• The problem: Below are the records to retype. Keep every character exactly and leave out the pictures.

··· Entries shown

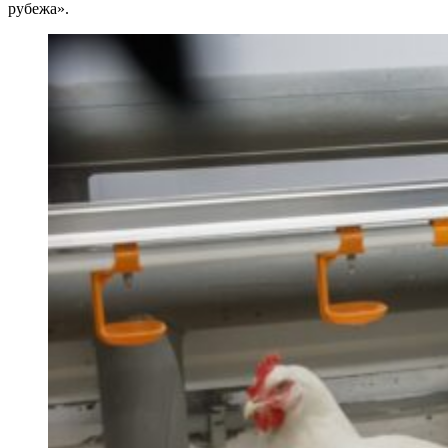
рубежа».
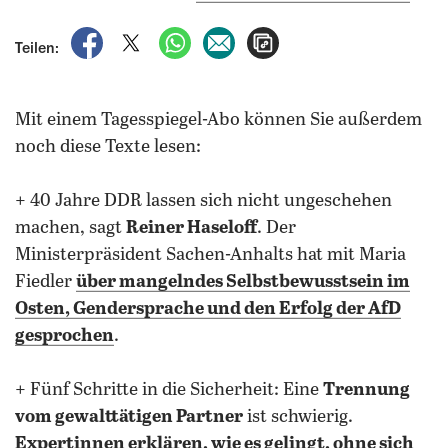
auf Facebook teilen
auf X teilen
per WhatsApp teilen
per E-Mail teilen
Artikel aufrufen
Teilen:
Mit einem Tagesspiegel-Abo können Sie außerdem
noch diese Texte lesen:
+ 40 Jahre DDR lassen sich nicht ungeschehen
machen, sagt
Reiner Haseloff
. Der
Ministerpräsident Sachen-Anhalts hat mit Maria
Fiedler
über mangelndes Selbstbewusstsein im
Osten, Gendersprache und den Erfolg der AfD
gesprochen
.
+ Fünf Schritte in die Sicherheit: Eine
Trennung
vom gewalttätigen Partner
ist schwierig.
Expertinnen erklären, wie es gelingt, ohne sich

······

• Result of this exercise:
рубежа».
auf Facebook teilen
auf X teilen
per WhatsApp teilen
per E-Mail teilen
Artikel aufrufen
Teilen:
Mit einem Tagesspiegel-Abo können Sie außerdem
noch diese Texte lesen:
+ 40 Jahre DDR lassen sich nicht ungeschehen
machen, sagt
Reiner Haseloff
. Der
Ministerpräsident Sachen-Anhalts hat mit Maria
Fiedler
über mangelndes Selbstbewusstsein im
Osten, Gendersprache und den Erfolg der AfD
gesprochen
.
+ Fünf Schritte in die Sicherheit: Eine
Trennung
vom gewalttätigen Partner
ist schwierig.
Expertinnen erklären, wie es gelingt, ohne sich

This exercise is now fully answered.